Türkiye’nin şerhi gündemdeki yerini koruyor
Doğu Akdeniz’deki doğalgaz kaynakları konusundaki hak iddialarını uzun süredir dillendiren Türkiye, bölgedeki enerji projelerinden dışlanmasına karşı çıkıyor. Kıbrıs Cumhuriyeti’nin tek başına münhasır ekonomik bölge (MEB) ilan etme yetkisine sahip olmadığını savunan Ankara, Kıbrıslı Türklerin de kaynaklar üzerinde eşit hak sahibi olduğunu vurguluyor.
Geçmişte, Kıbrıs adası çevresinde sismik araştırmalar yaparak ve sondaj gemileri göndererek bölgedeki varlığını hissettiren Ankara, Doğu Akdeniz’in enerji rezervleri için uluslararası bir toplantının düzenlenmesi fikri üzerinde duruyor.
Yeni Kıbrıs-Mısır anlaşması, Türkiye tarafından Doğu Akdeniz’deki enerji denkleminde bir kez daha ‘bypass’ edildiği şeklinde yorumlanabilir. Ankara, bu tür anlaşmaların Kıbrıslı Türklerin haklarını göz ardı ettiği ve bölgesel istikrarı tehdit ettiği yönündeki ısrarını sürdürüyor.
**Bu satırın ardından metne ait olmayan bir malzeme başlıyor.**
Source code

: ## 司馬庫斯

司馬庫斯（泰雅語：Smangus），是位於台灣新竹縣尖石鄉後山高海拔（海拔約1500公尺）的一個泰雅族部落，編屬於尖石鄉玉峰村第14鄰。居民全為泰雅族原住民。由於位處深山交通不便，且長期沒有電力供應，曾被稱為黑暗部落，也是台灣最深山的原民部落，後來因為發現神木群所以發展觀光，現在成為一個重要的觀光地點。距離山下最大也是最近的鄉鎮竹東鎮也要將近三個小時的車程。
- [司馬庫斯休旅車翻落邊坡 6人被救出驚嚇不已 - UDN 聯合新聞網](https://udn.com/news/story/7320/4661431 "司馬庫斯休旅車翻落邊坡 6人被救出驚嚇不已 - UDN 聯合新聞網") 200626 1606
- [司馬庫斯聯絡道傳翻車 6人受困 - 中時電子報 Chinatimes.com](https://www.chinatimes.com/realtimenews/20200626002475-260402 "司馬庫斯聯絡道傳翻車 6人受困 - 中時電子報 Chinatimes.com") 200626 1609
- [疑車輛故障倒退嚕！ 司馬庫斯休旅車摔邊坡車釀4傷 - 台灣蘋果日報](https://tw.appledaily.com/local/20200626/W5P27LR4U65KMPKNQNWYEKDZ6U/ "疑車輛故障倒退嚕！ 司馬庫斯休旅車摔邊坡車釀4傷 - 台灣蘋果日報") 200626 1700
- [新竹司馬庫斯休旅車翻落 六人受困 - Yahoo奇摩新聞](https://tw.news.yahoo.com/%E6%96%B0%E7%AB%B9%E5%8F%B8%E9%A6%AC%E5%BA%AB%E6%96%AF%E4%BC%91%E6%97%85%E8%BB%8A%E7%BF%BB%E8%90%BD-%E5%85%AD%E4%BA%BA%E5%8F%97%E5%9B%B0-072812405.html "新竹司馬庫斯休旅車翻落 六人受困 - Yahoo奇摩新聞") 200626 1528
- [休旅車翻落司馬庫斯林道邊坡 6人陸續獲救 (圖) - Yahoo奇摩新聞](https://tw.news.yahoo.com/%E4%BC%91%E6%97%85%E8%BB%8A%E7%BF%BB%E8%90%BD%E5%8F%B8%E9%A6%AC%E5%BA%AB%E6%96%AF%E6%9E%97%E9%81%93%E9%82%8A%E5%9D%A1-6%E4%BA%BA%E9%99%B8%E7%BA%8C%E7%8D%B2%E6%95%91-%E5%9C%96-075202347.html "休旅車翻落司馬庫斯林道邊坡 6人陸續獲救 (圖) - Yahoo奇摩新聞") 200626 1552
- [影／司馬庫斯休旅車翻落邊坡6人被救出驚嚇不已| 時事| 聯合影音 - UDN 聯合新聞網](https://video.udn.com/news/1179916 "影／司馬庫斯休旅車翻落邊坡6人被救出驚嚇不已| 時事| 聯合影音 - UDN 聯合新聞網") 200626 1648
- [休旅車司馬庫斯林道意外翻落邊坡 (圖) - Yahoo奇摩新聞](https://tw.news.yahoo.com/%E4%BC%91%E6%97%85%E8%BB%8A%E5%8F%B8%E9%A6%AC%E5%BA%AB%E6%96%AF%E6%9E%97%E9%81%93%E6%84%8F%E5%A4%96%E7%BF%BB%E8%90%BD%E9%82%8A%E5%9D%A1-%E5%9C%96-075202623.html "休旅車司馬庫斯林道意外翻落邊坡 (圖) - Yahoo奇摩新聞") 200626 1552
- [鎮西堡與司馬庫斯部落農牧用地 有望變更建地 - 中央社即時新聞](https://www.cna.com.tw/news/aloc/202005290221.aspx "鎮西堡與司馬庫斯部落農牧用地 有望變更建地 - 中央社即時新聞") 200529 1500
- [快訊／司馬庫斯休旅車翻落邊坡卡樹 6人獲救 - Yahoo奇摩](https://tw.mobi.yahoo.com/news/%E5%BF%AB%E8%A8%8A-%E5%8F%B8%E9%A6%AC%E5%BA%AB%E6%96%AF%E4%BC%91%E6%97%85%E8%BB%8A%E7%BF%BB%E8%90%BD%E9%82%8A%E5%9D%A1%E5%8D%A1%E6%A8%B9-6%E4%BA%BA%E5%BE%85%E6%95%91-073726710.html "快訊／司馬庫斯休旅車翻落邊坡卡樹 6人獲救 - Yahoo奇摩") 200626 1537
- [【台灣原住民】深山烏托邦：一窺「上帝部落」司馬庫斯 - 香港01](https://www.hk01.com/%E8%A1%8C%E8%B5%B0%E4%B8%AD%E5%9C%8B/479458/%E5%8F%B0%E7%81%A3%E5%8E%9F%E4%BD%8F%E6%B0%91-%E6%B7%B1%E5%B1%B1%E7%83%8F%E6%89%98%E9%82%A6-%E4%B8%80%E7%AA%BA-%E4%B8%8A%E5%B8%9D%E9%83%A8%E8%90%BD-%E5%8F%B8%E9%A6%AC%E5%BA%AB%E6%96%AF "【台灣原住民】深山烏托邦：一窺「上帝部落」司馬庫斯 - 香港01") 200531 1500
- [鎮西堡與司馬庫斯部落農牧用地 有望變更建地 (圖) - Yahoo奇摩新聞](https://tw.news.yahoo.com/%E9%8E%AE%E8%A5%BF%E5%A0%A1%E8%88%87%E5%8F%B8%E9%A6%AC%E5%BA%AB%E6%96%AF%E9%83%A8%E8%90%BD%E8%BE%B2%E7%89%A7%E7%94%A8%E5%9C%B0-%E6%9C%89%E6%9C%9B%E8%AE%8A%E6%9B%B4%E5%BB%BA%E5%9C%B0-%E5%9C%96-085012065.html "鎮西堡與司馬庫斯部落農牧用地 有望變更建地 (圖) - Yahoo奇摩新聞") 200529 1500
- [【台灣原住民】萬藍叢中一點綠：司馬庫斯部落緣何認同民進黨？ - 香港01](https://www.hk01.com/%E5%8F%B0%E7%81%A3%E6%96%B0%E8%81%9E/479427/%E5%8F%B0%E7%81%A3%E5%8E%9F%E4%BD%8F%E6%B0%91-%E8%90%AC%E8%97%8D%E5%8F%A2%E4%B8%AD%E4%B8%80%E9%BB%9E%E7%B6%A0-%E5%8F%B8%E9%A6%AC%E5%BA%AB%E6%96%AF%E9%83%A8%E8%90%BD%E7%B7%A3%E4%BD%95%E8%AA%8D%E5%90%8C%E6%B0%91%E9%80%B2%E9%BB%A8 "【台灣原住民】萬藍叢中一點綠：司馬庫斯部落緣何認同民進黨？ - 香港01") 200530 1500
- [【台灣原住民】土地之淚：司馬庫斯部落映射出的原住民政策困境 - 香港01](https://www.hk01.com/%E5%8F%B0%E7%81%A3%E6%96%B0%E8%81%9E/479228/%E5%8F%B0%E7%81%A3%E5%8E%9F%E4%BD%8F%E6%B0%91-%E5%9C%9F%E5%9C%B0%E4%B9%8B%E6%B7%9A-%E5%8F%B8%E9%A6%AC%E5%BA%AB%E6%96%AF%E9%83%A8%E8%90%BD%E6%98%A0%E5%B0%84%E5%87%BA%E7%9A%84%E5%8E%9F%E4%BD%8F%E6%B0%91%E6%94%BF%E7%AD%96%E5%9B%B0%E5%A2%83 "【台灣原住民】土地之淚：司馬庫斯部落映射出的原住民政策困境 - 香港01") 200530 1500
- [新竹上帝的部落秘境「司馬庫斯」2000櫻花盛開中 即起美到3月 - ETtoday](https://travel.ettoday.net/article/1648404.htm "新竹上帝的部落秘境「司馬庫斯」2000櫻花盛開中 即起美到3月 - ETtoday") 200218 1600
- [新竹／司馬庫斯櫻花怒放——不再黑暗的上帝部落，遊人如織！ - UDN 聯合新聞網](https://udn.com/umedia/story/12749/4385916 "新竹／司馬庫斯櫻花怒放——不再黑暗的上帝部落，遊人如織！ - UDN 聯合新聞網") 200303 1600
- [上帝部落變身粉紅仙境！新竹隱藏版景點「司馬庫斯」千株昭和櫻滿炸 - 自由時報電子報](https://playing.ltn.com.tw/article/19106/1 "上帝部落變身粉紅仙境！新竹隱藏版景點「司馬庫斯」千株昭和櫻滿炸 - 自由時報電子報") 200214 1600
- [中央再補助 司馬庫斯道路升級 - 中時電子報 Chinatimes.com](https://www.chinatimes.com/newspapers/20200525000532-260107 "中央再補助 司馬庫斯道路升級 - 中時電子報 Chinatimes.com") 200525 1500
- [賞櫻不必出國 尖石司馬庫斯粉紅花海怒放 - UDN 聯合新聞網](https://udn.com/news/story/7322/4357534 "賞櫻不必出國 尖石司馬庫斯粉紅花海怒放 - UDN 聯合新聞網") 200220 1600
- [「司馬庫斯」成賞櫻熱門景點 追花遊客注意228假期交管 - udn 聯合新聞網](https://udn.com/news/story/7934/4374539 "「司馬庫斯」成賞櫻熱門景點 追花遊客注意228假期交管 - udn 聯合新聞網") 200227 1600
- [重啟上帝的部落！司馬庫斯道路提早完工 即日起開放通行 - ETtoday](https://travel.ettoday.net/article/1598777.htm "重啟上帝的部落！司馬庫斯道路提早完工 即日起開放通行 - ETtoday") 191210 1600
Türkiye’nin, Doğu Akdeniz’deki enerji kaynakları üzerindeki hak iddiaları ve bu konudaki aktif politikası, bölgedeki enerji projelerinin geleceği açısından önemli bir faktör olmaya devam ediyor.
Diğer yandan Kuzey Kıbrıs da geçmiş dönemde kamuoyuyla paylaştığı ilgili resmi açıklamalarda enerji konusunda Ankara-Lefkoşa ikilisinin ‘bypass’ edilmesine izin verilmeyeceği mesajını vermişti.